## RECORDED INFORMATION
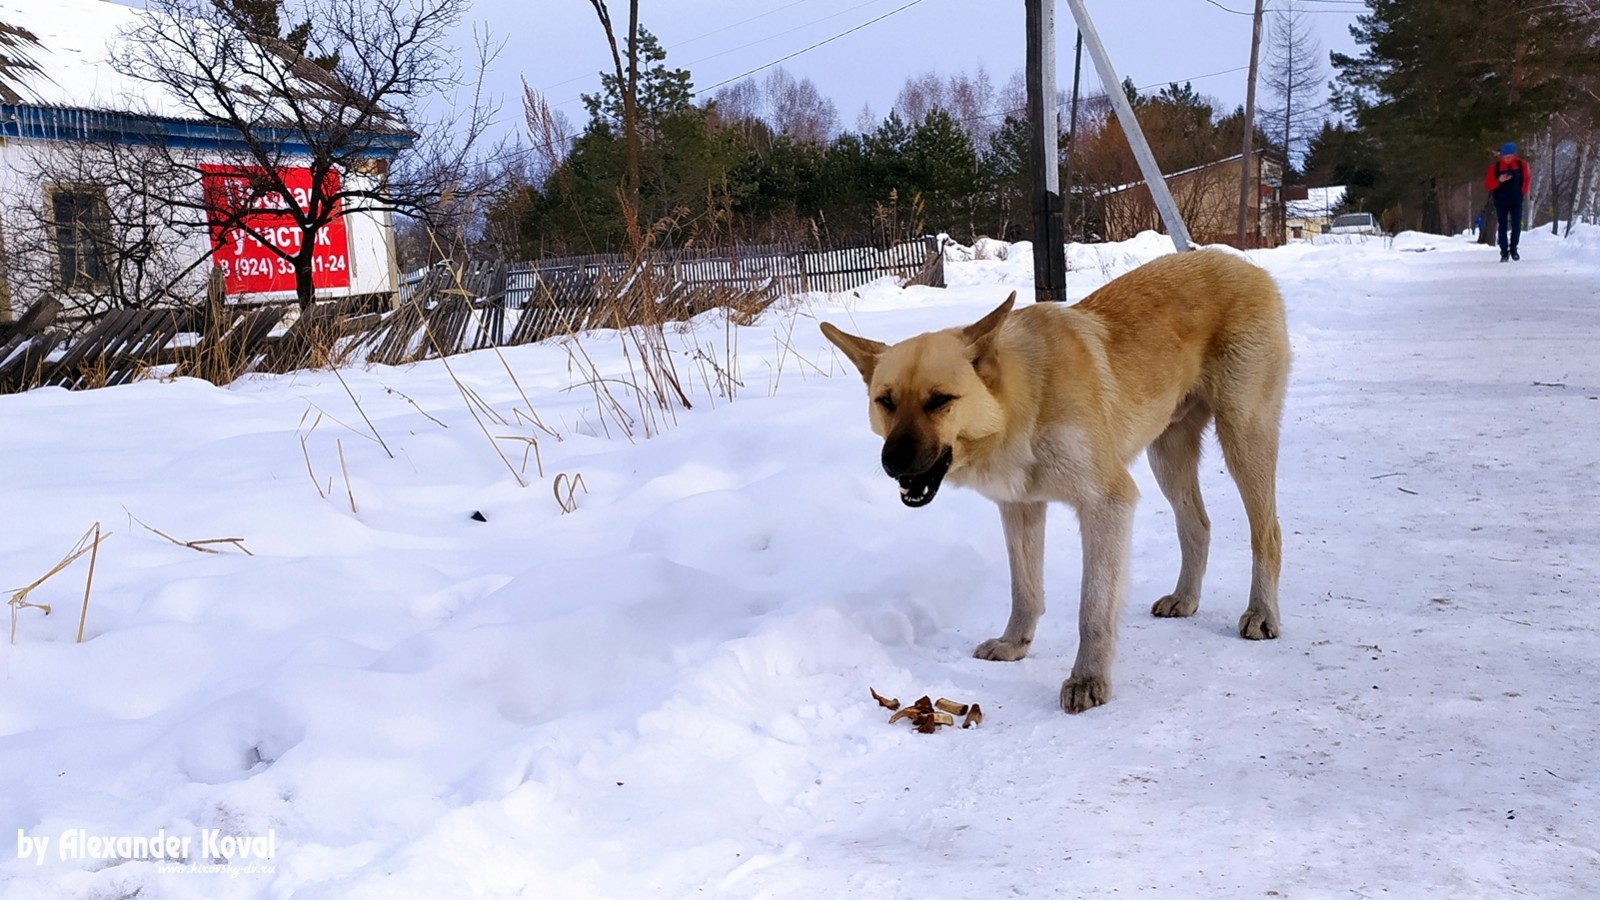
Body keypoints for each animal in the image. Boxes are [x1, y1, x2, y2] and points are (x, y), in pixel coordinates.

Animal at [819, 248, 1292, 711]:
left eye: (939, 401)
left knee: (1267, 533)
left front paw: (1087, 679)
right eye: (885, 401)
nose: (893, 462)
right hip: (1167, 454)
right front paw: (1014, 644)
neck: (1022, 401)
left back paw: (1262, 613)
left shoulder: (1107, 504)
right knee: (1197, 525)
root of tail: (1243, 264)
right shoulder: (1021, 509)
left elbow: (1093, 608)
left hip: (1243, 437)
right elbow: (1025, 590)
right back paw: (1186, 599)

## EXERCISE BRIEF
Omit the pictures, then output every record exactly as given.

## SOLUTION TO THIS TASK
Body keypoints for each animal in the image. Boxes are [x1, y1, x2, y2] and points are (x, y), in pixel coordinates.

Animal at [819, 248, 1292, 711]:
left eye: (939, 401)
left knee: (1267, 533)
left front paw: (1087, 679)
right eye: (885, 401)
nose: (893, 462)
right hip: (1167, 454)
right front paw: (1014, 644)
neck: (1022, 401)
left back paw: (1262, 613)
left shoulder: (1107, 504)
right knee: (1197, 525)
root of tail: (1243, 264)
right shoulder: (1021, 509)
left elbow: (1093, 608)
left hip: (1243, 437)
right elbow: (1025, 590)
right back paw: (1186, 599)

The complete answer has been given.